This is the first part of our near-real-time vital signs predicting & alerting application. We will be simulating streaming vital sign data from medical devices using Apache Kafka. The streaming data can then be used to develop a near-real-time alerting and prediction by applying machine learning algorithms from Spark's mlib package. This can help predict when an adverse event might occur for a patient. Real-time streaming data is essential the when monitoring patients that are in critical conditions. You can imagine that the sensors and physiological monitors help paint the picture of the current state of the patient. We can use machine learning to help with our clinical decision in real-time when it matters most to the patient’s health. You can find the code to this project here find the code here on github
In this post, we will focus on building a Kafka producer to simulate vitals data from a patient. We will simulate real-time data from various medical devices during the case such as cardiac monitors, pulse oximeters, physiological monitors, and non-invasive blood pressure cuff. The simulated medical devices will publish data to a Kafka broker and can be consumed by our Spark application or Kafka consumer. Later on, I want to use historical patient data and combine it with real-time data to improve the prediction of the system and make it more personalized for the patient. This might consider family history, genetic information, drug history, and past health events. This can take us one step closer to personalized medicine where decisions are made by taking into account the patient’s current and past state.
Introduction to Apache Kafka
Kafka is a distributed publish subscribe messaging system created by LinkedIn. It is scalable and it can handle high throughput messaging. We are talking > 1million messages/sec! The basic principle of a pub/sub system is that you have producers that publishes data to centralized data brokers for a specific topic then consumer applications can read messages for the topics they are subscribed to. You can read more about the basics here.
Kafka can handle messages from different sources at an extremely fast rate, perfect for streaming vital signs data from medical devices. A central data broker allows various medical devices to publish data so a consuming application only needs to subscribe to the topics it is interested in. For example, an application can subscribe to a topic called “Cardiac Monitor” to get data from just the cardiac monitor or you can subscribe to a topic called “Vitals” to get data from 5 various monitors for a specific patient. Additionally, consuming applications don’t need to manage the connections for every producer because data is sent to the centralized data brokers. You can easily add and remove producers in your system. Kafka can persist data for a set period typical for 7 days. If consumers are consuming at different rates there won't be any data loss or missed messages. Each consumer is independent of each other and is responsible for keeping track of what position they are at in the data stream. Kafka makes this possible because the messages are appended to a commit log and are immutable. So, every message is stored and has a unique number which determines its order.
We need to include a few dependences in our POM file. The Kafka library will give us access to the producer and consumer classes. Additionally we will use the shade plugin to create an uber jar so we can independently execute the jar file. The jackson-databind will be used to serialize and deserialize json messages.

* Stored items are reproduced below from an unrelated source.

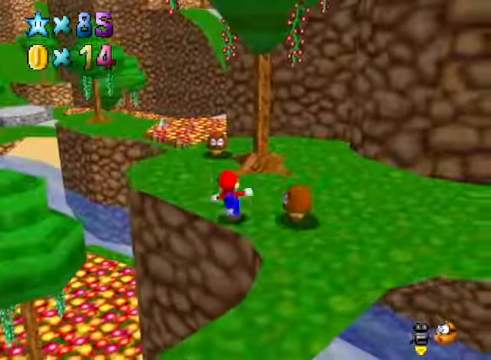
Gameplay with a controller (Xbox layout); each line is a JSON object with the inputs held at the frame after it. "events" lists button and stick changes between this image and that frame as [ms after this image, input, new state], when the widget could be followed in between.
{"buttons": [], "left_stick": "up-left", "right_stick": "center", "events": [[134, "left_stick", "up-left"]]}
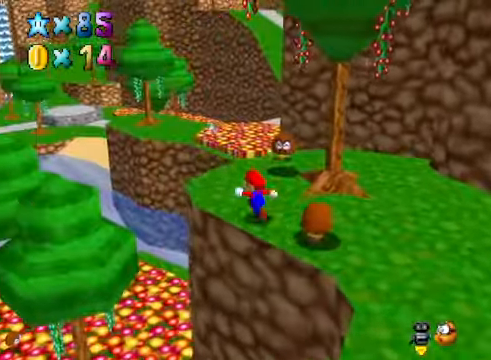
{"buttons": [], "left_stick": "up", "right_stick": "center", "events": [[200, "left_stick", "up"]]}
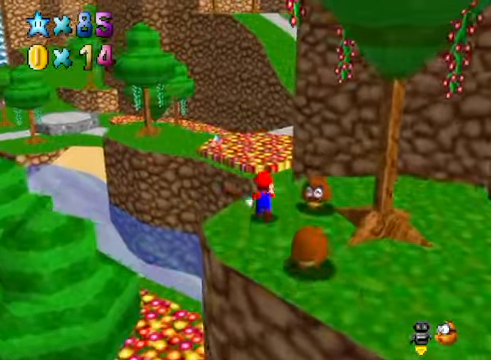
{"buttons": [], "left_stick": "up-right", "right_stick": "center", "events": [[34, "L2", "down"], [100, "A", "down"], [201, "A", "up"], [234, "L2", "up"], [468, "left_stick", "up-right"]]}
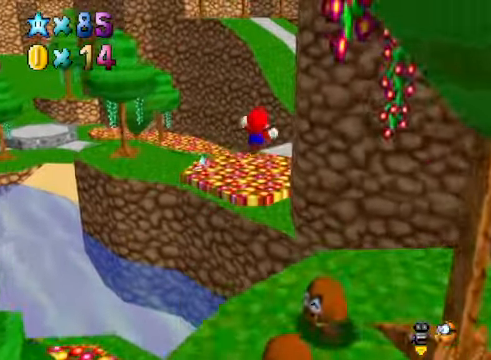
{"buttons": [], "left_stick": "up", "right_stick": "down-right", "events": [[434, "left_stick", "up"], [468, "right_stick", "down-right"]]}
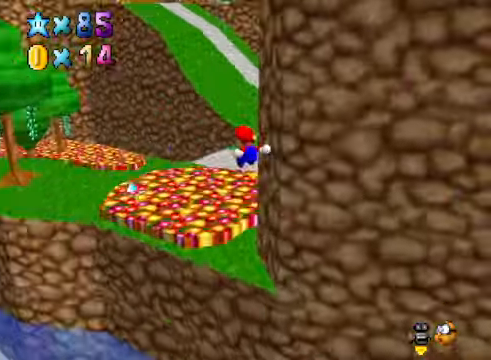
{"buttons": [], "left_stick": "up-left", "right_stick": "center", "events": [[67, "left_stick", "up-left"], [100, "right_stick", "center"]]}
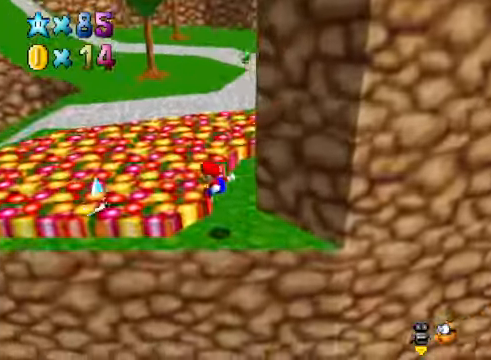
{"buttons": ["A", "L2"], "left_stick": "up-right", "right_stick": "center", "events": [[33, "left_stick", "up"], [67, "right_stick", "down-left"], [167, "right_stick", "center"], [301, "left_stick", "up-right"], [401, "L2", "down"], [468, "A", "down"]]}
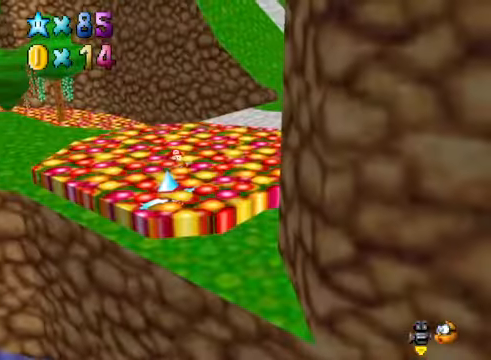
{"buttons": [], "left_stick": "up-left", "right_stick": "center", "events": [[67, "A", "up"], [100, "L2", "up"], [200, "left_stick", "center"], [401, "left_stick", "down-left"], [501, "left_stick", "up-left"]]}
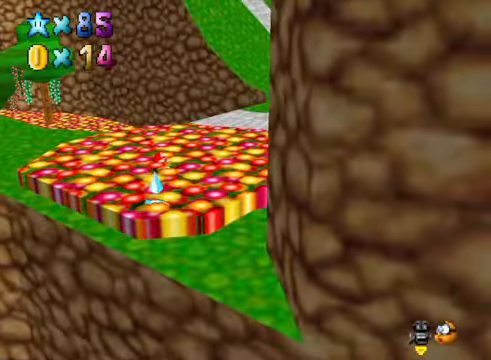
{"buttons": [], "left_stick": "up-left", "right_stick": "center", "events": [[100, "left_stick", "up-right"], [167, "left_stick", "down-right"], [301, "left_stick", "up-left"], [401, "left_stick", "down-right"], [501, "left_stick", "up-left"]]}
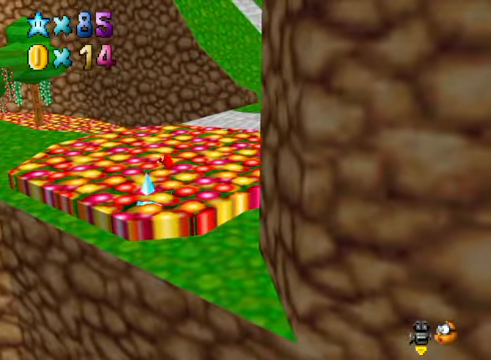
{"buttons": [], "left_stick": "down-right", "right_stick": "center", "events": [[100, "left_stick", "down-right"], [200, "left_stick", "up-left"], [301, "left_stick", "down-right"], [401, "left_stick", "up-left"], [501, "left_stick", "down-right"]]}
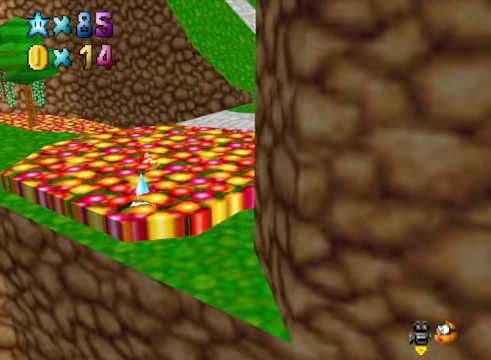
{"buttons": [], "left_stick": "left", "right_stick": "center", "events": [[100, "left_stick", "up-left"], [200, "left_stick", "down-right"], [301, "left_stick", "up-left"], [401, "left_stick", "down-right"], [501, "left_stick", "left"]]}
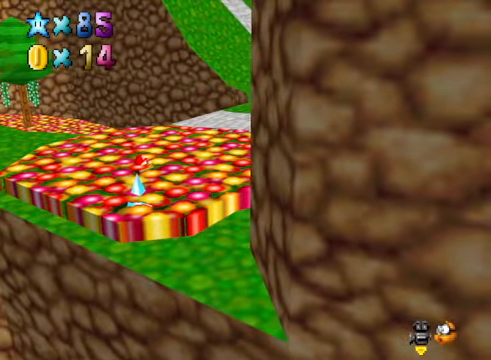
{"buttons": [], "left_stick": "center", "right_stick": "center", "events": [[33, "left_stick", "up"], [100, "left_stick", "center"]]}
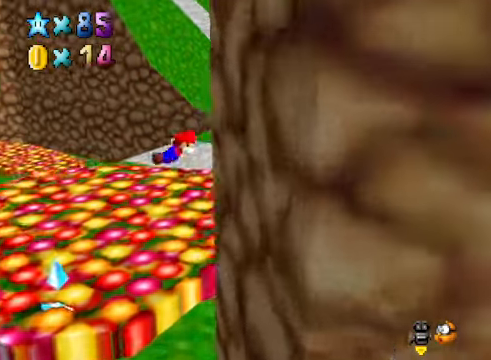
{"buttons": [], "left_stick": "center", "right_stick": "center", "events": []}
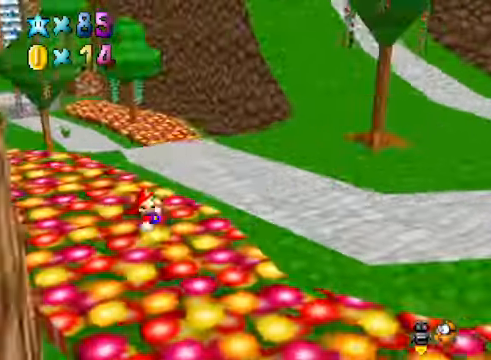
{"buttons": [], "left_stick": "up", "right_stick": "center", "events": [[167, "left_stick", "up"], [201, "right_stick", "down-right"], [301, "right_stick", "center"]]}
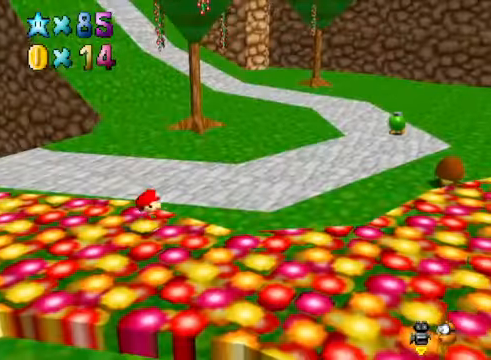
{"buttons": [], "left_stick": "up", "right_stick": "center", "events": []}
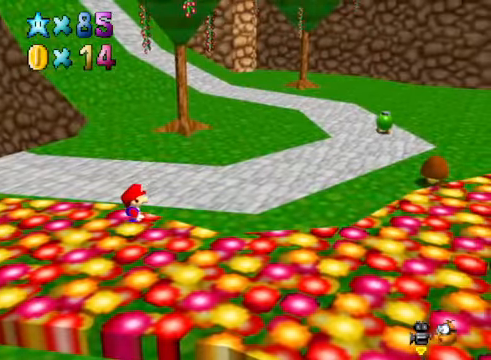
{"buttons": ["A"], "left_stick": "up", "right_stick": "center", "events": [[267, "L2", "down"], [300, "A", "down"], [467, "L2", "up"]]}
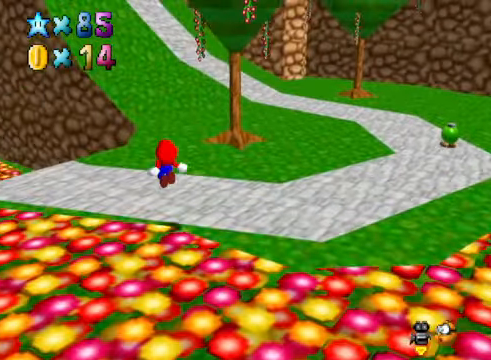
{"buttons": [], "left_stick": "up", "right_stick": "center", "events": [[67, "A", "up"]]}
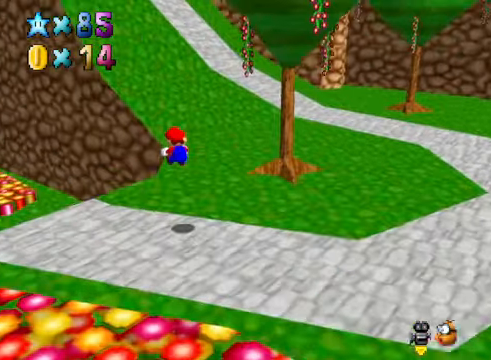
{"buttons": ["A", "L2"], "left_stick": "up", "right_stick": "center", "events": [[334, "L2", "down"], [367, "A", "down"]]}
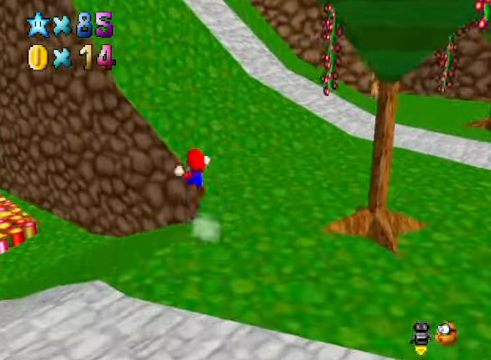
{"buttons": [], "left_stick": "up", "right_stick": "center", "events": [[33, "L2", "up"], [200, "A", "up"]]}
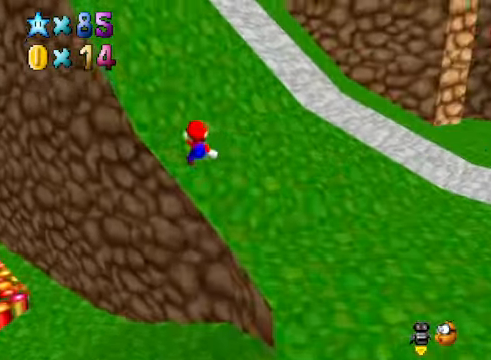
{"buttons": ["A"], "left_stick": "up", "right_stick": "center", "events": [[167, "A", "down"]]}
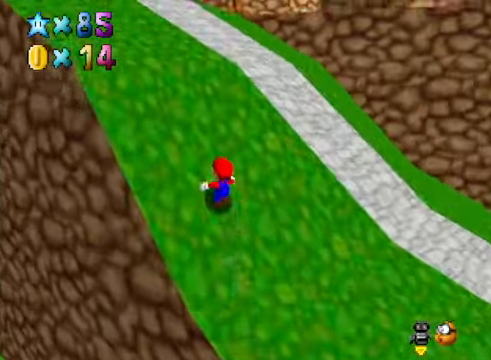
{"buttons": ["A"], "left_stick": "up", "right_stick": "center", "events": []}
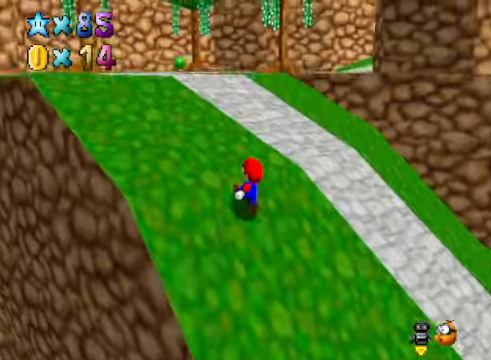
{"buttons": ["A", "X"], "left_stick": "up", "right_stick": "center", "events": [[167, "X", "down"], [334, "X", "up"], [467, "X", "down"]]}
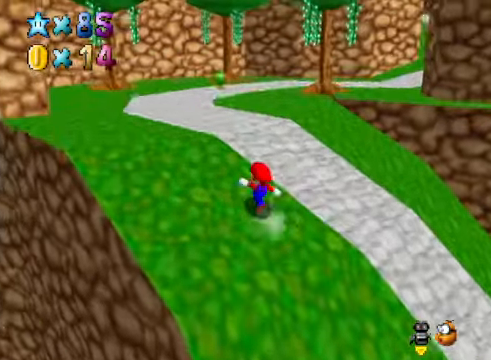
{"buttons": [], "left_stick": "up", "right_stick": "center", "events": [[267, "X", "up"], [467, "A", "up"]]}
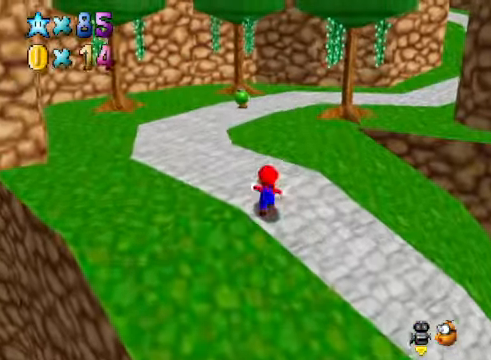
{"buttons": [], "left_stick": "up-right", "right_stick": "center", "events": [[167, "L2", "down"], [167, "left_stick", "up-right"], [201, "A", "down"], [301, "A", "up"], [334, "L2", "up"]]}
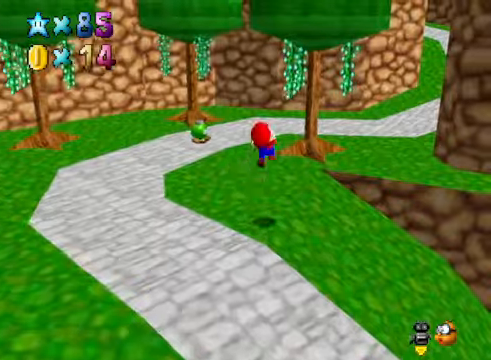
{"buttons": [], "left_stick": "up-right", "right_stick": "center", "events": []}
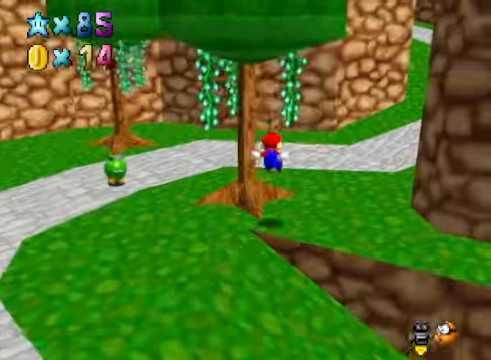
{"buttons": ["L2"], "left_stick": "up-right", "right_stick": "center", "events": [[501, "L2", "down"]]}
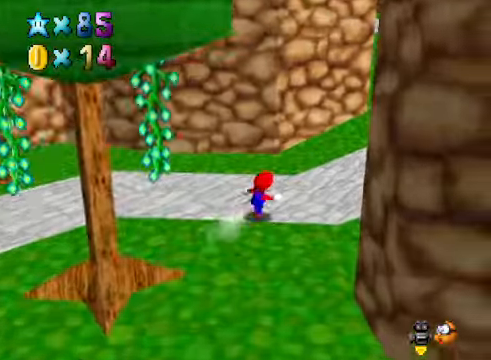
{"buttons": [], "left_stick": "up-right", "right_stick": "center", "events": [[67, "A", "down"], [167, "A", "up"], [234, "L2", "up"], [334, "right_stick", "down-left"], [467, "right_stick", "center"]]}
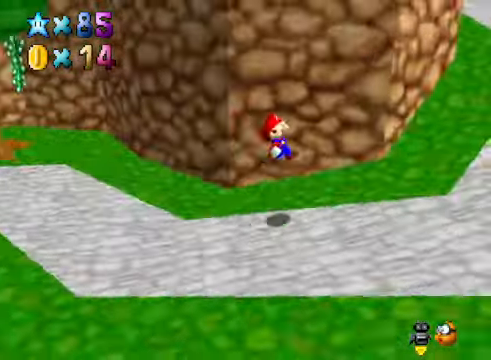
{"buttons": [], "left_stick": "up-right", "right_stick": "center", "events": []}
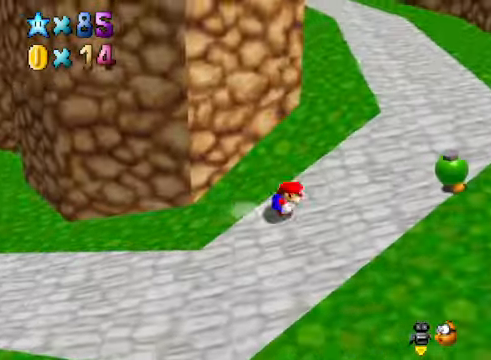
{"buttons": ["L2"], "left_stick": "up", "right_stick": "center", "events": [[233, "left_stick", "up"], [334, "L2", "down"], [367, "A", "down"], [467, "A", "up"]]}
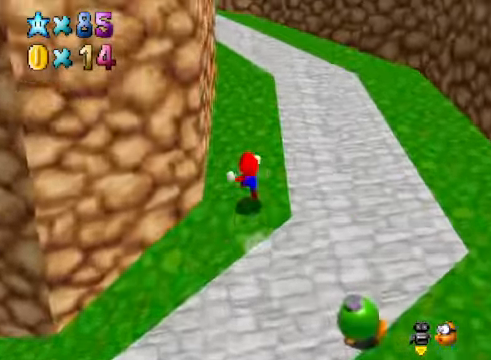
{"buttons": [], "left_stick": "up-right", "right_stick": "center", "events": [[66, "L2", "up"], [233, "right_stick", "down-left"], [267, "left_stick", "up-right"], [334, "right_stick", "center"]]}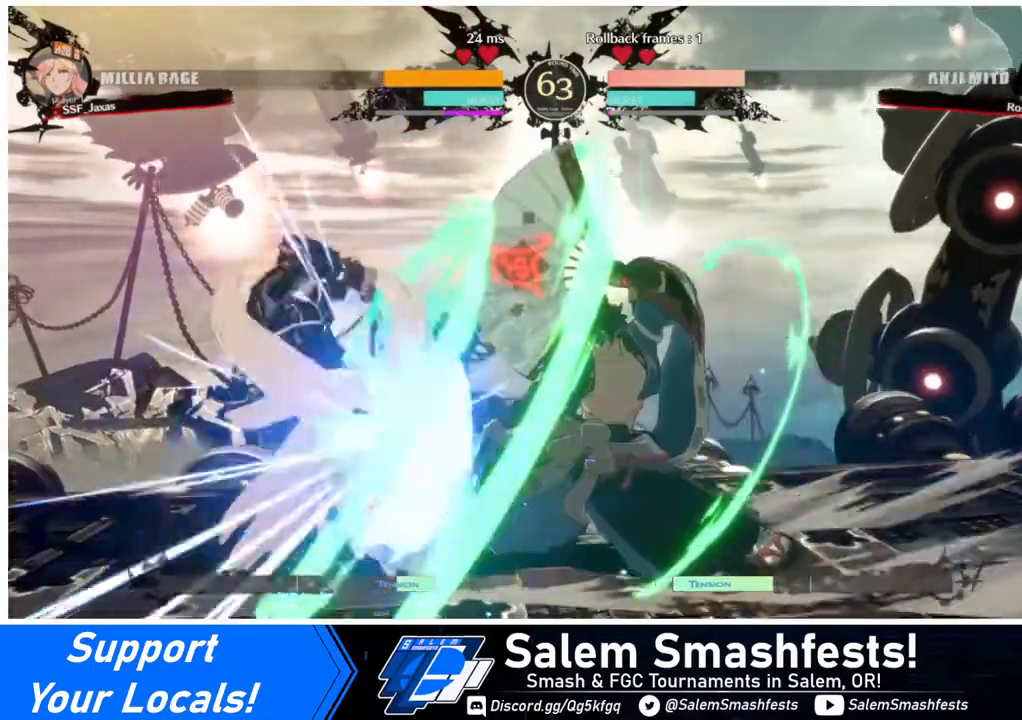
Gameplay with a controller (arcade stick); each line is a JSON object with the inputs held at the frame after it. "events" lists button and stick changes between this image and that frame as [ms after this image, input, new state], when the widget could be followed in between. Not read: L3 R3.
{"buttons": ["DPAD_LEFT"], "events": [[80, "L1", "up"]]}
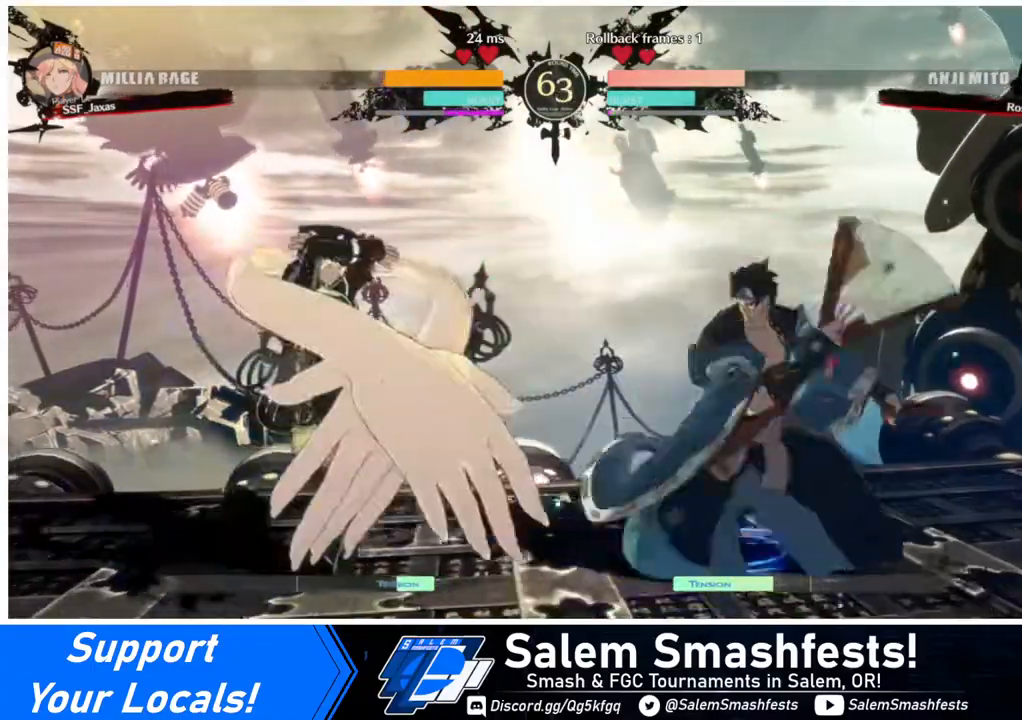
{"buttons": ["DPAD_RIGHT"], "events": [[40, "L1", "down"], [80, "L1", "up"], [440, "DPAD_LEFT", "up"], [440, "DPAD_RIGHT", "down"], [480, "DPAD_RIGHT", "up"], [520, "DPAD_RIGHT", "down"]]}
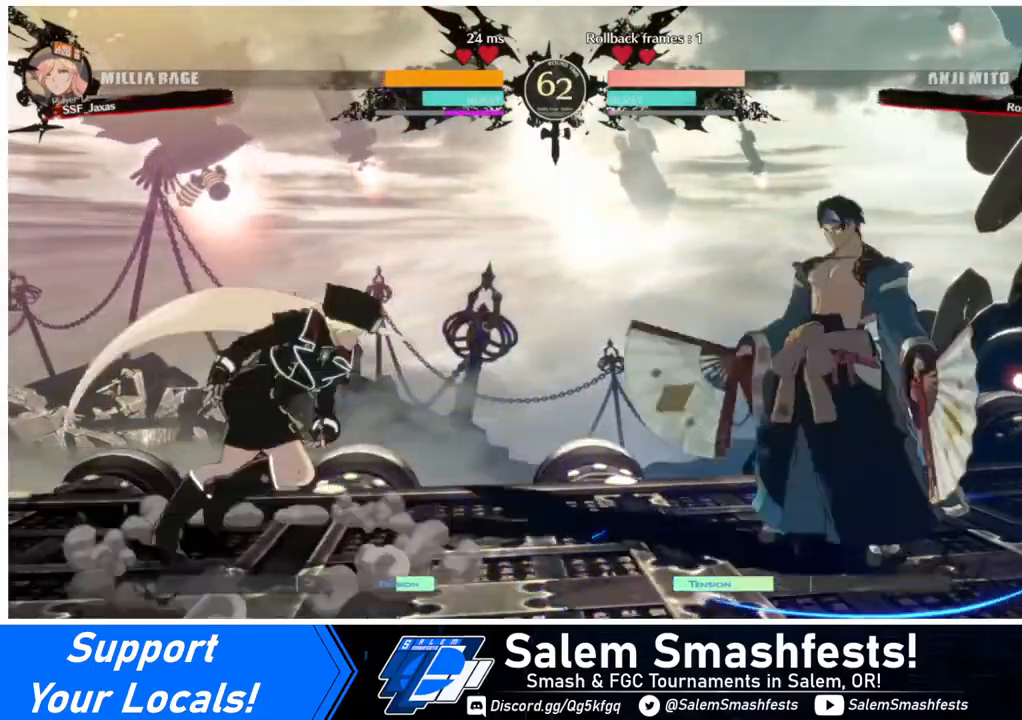
{"buttons": [], "events": [[320, "DPAD_RIGHT", "up"], [320, "TRIANGLE", "down"], [400, "TRIANGLE", "up"]]}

Steps to Deploy Locally on Windows
Start a Zookeeper Server
Start a Zookeeper Server
Start zookeepr server by typing zkserver in the command line. You can define the server parameters in the config file For this demo app run zookeeper locally on port 2181. The zookeeper server is used to manage the work for the Kafka brokers
Start a Kafka broker
Start zookeepr server by typing zkserver in the command line. For this demo app run zookeeper locally on port 2181. The zookeeper server is used to manage the work for the Kafka brokers
Create a Kafka Topic
Create topic kafka-topics.bat --create --zookeeper localhost:2181 --replication-factor 1 --partitions 1 --topic vitals. This command defines the partitions and the connection to our Zookeeper server. In this case we will be running on port 9092. the partitions acts as parallelisms to increase operational efficiency. This allows for multiple threads to be created to handle a large amount of consuming applications to read from the topics.
Create a Kafka Consumer and Vital Signs Producer
Execute your jar and pass the parameters
To create the producer app execute the jar file by accessing the main VitalSimulator class and pass the parameters of the device type "producer device type". For example if we want to simulate a cardiac monitor we will pass producer CardiacMonitor. The producer will produce simulated data to the Kafka broker then the consumers can subscribe to that topic and retrieve those messages.
Create Multiple Vital Signs Producers
Now to see the power of Kafka we can spin up two more producers to simulate SpO2 and blood pressure. You will notice that these 3 simulated devices send data independently to the same topic, "vitals", to the data broker. Now if you look at your consumer app you can see how all the messages from the various devices are being consumed. This will allow us to analyze all of the patients vitals data generated from different sources.